There are many biological mechanisms that may link endometriosis and infertility. These mechanisms involve distorted pelvic anatomy with major pelvic adhesions; altered peritoneal function, which may have an adverse effect on the oocyte, sperm, embryo and fallopian tube; altered hormonal and cell-mediated immunological system; abnormalities of endocrine and ovulatory function; and impaired implantation.
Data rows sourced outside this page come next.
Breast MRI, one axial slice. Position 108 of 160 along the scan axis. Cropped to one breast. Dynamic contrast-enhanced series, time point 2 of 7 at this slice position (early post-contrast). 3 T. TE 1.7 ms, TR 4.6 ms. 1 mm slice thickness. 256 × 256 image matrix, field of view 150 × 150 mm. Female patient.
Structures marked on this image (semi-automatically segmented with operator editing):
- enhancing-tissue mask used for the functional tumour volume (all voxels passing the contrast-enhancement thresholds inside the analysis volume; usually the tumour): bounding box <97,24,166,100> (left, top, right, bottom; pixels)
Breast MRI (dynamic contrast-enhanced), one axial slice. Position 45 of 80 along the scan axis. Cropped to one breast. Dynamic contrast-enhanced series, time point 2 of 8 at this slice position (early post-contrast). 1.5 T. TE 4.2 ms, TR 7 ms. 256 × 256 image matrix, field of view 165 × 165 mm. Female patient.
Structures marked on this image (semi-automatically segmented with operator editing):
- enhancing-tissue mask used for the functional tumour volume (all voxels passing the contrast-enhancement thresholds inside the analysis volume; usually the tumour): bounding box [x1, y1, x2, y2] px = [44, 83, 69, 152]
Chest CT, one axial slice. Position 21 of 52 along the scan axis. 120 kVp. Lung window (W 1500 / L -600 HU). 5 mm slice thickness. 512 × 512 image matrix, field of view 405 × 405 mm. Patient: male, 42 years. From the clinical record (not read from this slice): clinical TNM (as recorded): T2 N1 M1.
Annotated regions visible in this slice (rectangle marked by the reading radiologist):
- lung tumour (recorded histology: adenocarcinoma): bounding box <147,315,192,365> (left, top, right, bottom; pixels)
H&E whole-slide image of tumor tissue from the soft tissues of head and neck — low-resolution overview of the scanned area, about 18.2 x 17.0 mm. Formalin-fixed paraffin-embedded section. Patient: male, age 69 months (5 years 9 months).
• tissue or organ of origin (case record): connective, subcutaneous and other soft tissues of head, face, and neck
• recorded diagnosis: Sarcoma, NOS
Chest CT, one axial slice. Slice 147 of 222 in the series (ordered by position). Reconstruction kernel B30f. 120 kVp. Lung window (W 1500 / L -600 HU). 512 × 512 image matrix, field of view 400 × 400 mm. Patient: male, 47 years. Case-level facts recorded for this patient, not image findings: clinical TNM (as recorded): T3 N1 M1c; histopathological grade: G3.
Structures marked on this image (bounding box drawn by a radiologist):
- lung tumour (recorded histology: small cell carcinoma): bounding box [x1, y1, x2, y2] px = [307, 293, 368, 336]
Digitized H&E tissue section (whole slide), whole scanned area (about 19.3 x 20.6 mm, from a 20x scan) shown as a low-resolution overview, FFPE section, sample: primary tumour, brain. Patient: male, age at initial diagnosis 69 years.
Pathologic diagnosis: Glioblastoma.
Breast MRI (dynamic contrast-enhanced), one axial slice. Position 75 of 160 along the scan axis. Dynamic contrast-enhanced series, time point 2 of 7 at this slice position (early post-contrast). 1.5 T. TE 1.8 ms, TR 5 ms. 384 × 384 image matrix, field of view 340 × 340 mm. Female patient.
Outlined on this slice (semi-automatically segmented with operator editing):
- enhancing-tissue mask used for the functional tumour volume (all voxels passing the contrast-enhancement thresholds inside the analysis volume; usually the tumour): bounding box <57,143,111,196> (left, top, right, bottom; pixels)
The therapeutic strategy depends on the goal to be achieved. Medical therapy is effective for relieving the pain associated with endometriosis. The suggested options involve treatment with danazol, gonadotropin-releasing hormone analogs (both agonists and antagonists), progestins, gestrinone and combined hormonal contraceptives. Pharmaceutical therapy is not advised in cases of infertility because several randomized controlled trials demonstrated any positive effect when infertility was associated with minimal or mild endometriosis. The recommendations of ASRM and the European Society for Human Reproduction & Embryology are similar. When formulating the management plan the patient's age, duration of infertility and stage of endometriosis should be taken into account. The diagnostic laparoscopy must be combined with surgical procedures which allow the safe ablating and excising or coagulation of the visible lesions of endometriosis. The patient's age plays the crucial role in the decision-making process. In cases of minimal or mild endometriosis in women below 35 years of the age, intrauterine insemination combined with ovarian stimulation could be the first choice for infertility treatment. For older women and for women with stage III/IV endometriosis who fail to conceive following conservative surgical therapy with laparoscopy or laparotomy, the most effective alternative is in vitro fertilization–embryo transfer (IVF-ET). We should remember that the impact of endometriosis on the outcome of IVF/intracytoplasmic sperm injection is the subject of controversy but these options offer the highest chance for pregnancy and taking home a baby.